**Directive 1**
According to the passage on Jewish Voice for Peace, during which years were the two authors staff leaders of the organization?

**Page text**
====

Two former staff leaders of JVP reflect on what it looks like to build a durable institution capable of winning long-term governing power while remaining agile in moments of crisis.

Fourteen months into Israel’s U.S.-funded genocide against Palestinians, we face the daunting, painful conundrum of the movement in support of Palestinian freedom being bigger, stronger, and more determined than ever in history and simultaneously that the genocide is continuing unabated, expanding into attacks by Israel into Lebanon, Iran, Yemen, and the West Bank.

As staff leaders of Jewish Voice for Peace (JVP) from 2009-2019, we’ve thought a lot about the ebb and flow of organizing, the importance of building durable institutions if we want to wage governing power, and the tensions and possibilities of building movement institutions within a nonprofit framework. We pulled some of these lessons together in our recent book, Solidarity is the Political Version of Love: Lessons from Jewish Anti-Zionist Organizing (Haymarket, 2024). We finished the manuscript in September 2023, never imagining the devastation that would follow over the next year, or just how relevant the lessons from our early years would be for this moment.

====

**Data extract**
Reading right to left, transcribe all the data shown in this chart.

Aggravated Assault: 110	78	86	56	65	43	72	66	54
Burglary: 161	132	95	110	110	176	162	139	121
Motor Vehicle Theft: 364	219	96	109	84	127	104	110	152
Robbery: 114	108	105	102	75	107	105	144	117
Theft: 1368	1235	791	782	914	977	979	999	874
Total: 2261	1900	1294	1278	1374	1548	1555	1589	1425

====

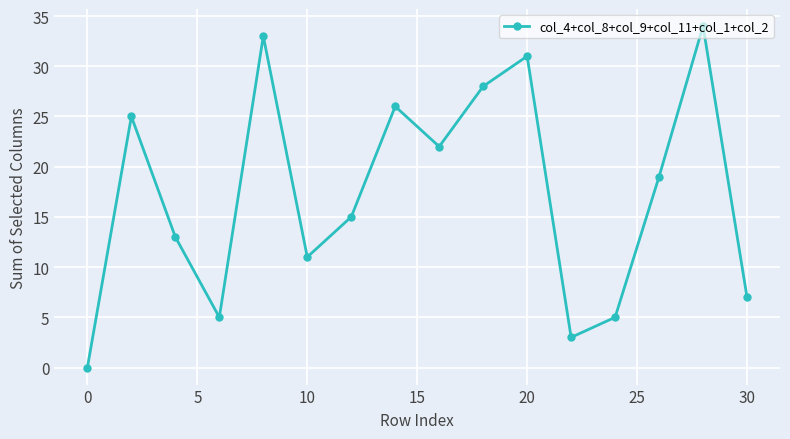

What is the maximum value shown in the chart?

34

====

**Directive 2**
Identify every line of the entries that contains the word "chart", treating uppercase and lowercase as different.

**Answer area 1**
2009-2019

**Answer area 2**
Reading right to left, transcribe all the data shown in this chart.
What is the maximum value shown in the chart?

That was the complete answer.